With business and the Conservatives drifting apart, Labour has now to show that it has credible policies to back up the call for a more responsible capitalism that Ed Miliband made in 2011. I emphasise the word “capitalism” there. We need flesh on the bones of how we are going to reform corporate governance. What are going to be the new rules for mergers and takeovers? How are we going to get greater transparency in the way our savings are managed, less extravagant fees extracted and more responsibilities of ownership exercised? How are we going to rethink our financial system, because there is a real problem of finance for growing companies when banks struggle to satisfy capital adequacy requirements and to meet prudential limits on their operations?

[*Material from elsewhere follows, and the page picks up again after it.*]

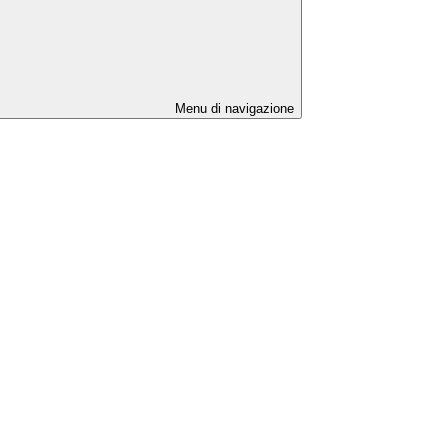
Menu di navigazione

Labour has got to have answers to these questions and put them forward.
We have also got to build on the many positive initiatives that the coalition has taken, such as the Catapult centres, which actually come from the Mandelson era, to help research discoveries turn into marketable products and services. I also believe that the expansion of higher-level apprenticeships should enable us to create a non-conventional ladder of opportunity to technician status and university degrees. Labour has to demonstrate how it can break the terrible confusion and deadlock at present holding back essential infra- structure investment.
So there is a golden opportunity to build a partnership with business, but Labour has to show that it understands the world in which business leaders operate, how their survival depends on making a profit, where often the bulk of those profits are not made in Britain, and where the world is awash with alternative investment opportunities to investing here. Of course, business cannot escape criticism where its actions are contrary to the public interest, and it is right that it should be so criticised, but Governments cannot force private businesses to invest. They can only create the framework conditions in which business can respond.
I see this as a great opportunity, a great moment. All my political life, I have believed in a Britain that works together, in a party of the centre left that reaches beyond the confines—now outdated, I think—of class in order to work with business and construct a social and industrial partnership for the good of the whole country. That sense of urgency and partnership is totally absent from the coalition’s policies, and it is the ground on which I dearly hope Labour will stand in the 2015 election and beyond.